My kid is outside 20 times a day, in and out. There's no water, traffic, chemicals, to get into. He's either hammering nails into a board, unscrewing something or digging in the dirt. We are 200 ft from the road. When I say he's very capable, he will check a ladder and let us know he needs a "holder" cause it's wobbly. He watched a YouTube tutorial on drywall repair one morning and kept a mental shopping list of everything we needed until we went back to Home Depot. And then we repaired our drywall together. He is so intentional, yet we do still keep him close and keep an eye on him. He's two. But an old man two. I do not let him outside unless I'm keeping an eye in him, so this is not a typical scenario but I'm not freaked out by it.

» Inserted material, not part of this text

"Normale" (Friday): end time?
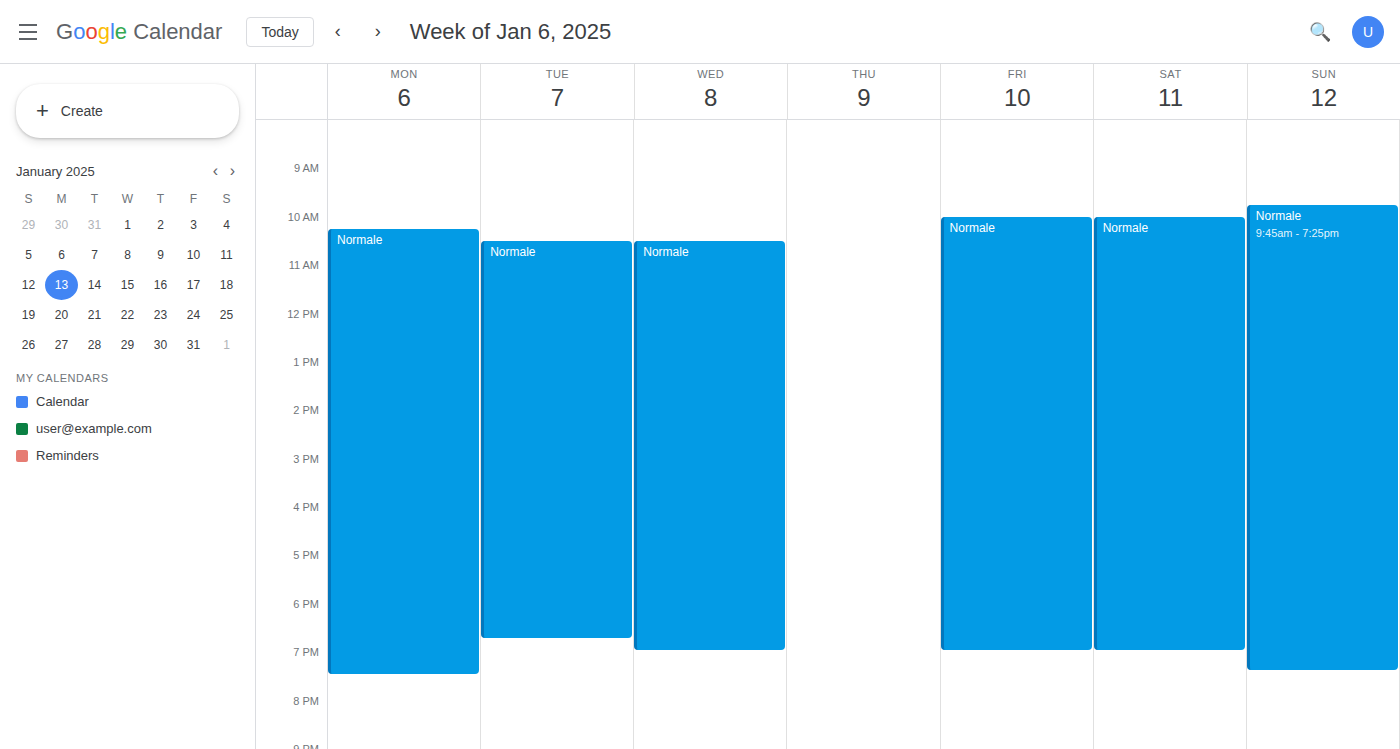
7:00 PMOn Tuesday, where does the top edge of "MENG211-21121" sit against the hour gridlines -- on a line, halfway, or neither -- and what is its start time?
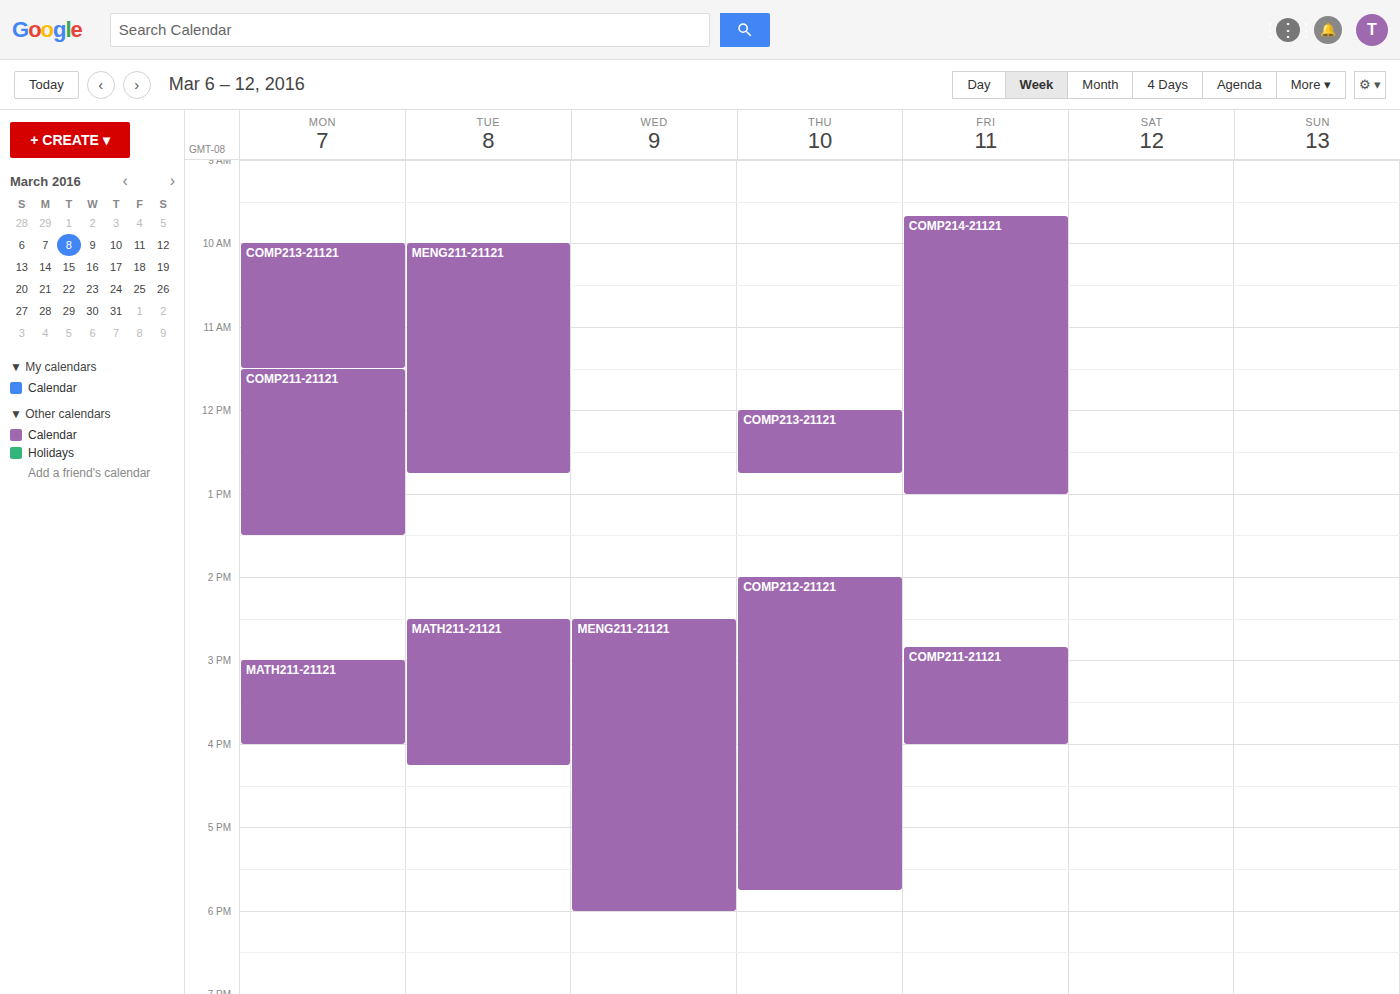
10:00 AM -- exactly on the 10 AM line.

I ran outside immediately. The whole thing was resolved within two minutes of her arriving. I was shocked that her first instinct was to tell us she’s reporting it. She has never interacted with our son before, despite living next door. We’ve had tension in the past with her dogs using our deck as their bathroom, and we’ve made complaints about it because that's where our toddler plays, but it's always been polite and directly to her and her boyfriend. It's not like we have ever called it in to the city or something. So part of me wonders if this was some built up irritation with us and she jumped on an opportunity.
Looking back at the ring camera and confirming how he was out there for less than 5 minutes and he at no point attempted to come back inside, he tells me he was crying that the bunnies wouldn't let him catch them and not fear. The fear crying started when she tried to coax our son inside, but he didn’t go near her. Watching the videos he told me she was “a stranger and dangerous,” and honestly, he was rightfully uncomfortable. I asked him if she tried to pick him up and bring him in, would that have been ok? And he said, no strangers are dangerous.
He's not wrong and I was not framing my questions to him to paint her as the villain. I was watching the ring clips with him and asking what's happening.
The interior door was open, he wasn't locked out, he wasn’t cold, hurt, or in danger—he was just crying because the bunny ran away. And now a stranger is standing between him and the open door. He was crying for me at that point because she was standing there.
Ok, so he's fine. I'm not freaked out that CPS is coming to my door. I've been a foster parent. I know they're just doing their job and it's a non issue.
Here’s where I might be the asshole: I’m annoyed that she escalated something unnecessarily and caused the situation to be scary for my son in my mind. If it was raining, cold, he fell, he was locked out, it was 10-20 minutes alone, he was wandering in her yard or the street, he had a knife in his hand, or ANYTHING that was justifiable, I would absolutely agree with the report. But she's one of the only neighbors without kids. I want to let the rest of our neighborhood know that she's wearing her mandated reporter hat first and not her friendly neighbor hat.
It matters because kids are riding their bikes past her house, they're riding four wheelers, they're running around in groups. We pick kids up and drive them home if their hurt. We fix a wheel in the road if it's broken. We let a kid in the house if they get locked out. It's not all the time, but you want to know that your neighbors are going to help if you needed it and not call you into CPS, right?
I'm selling my house this summer so I don't need to be friends with her. Can I tell all our neighbor friends that after this encounter, I'd be worried she's potentially going to report them to CPS if she comes across a crying kid?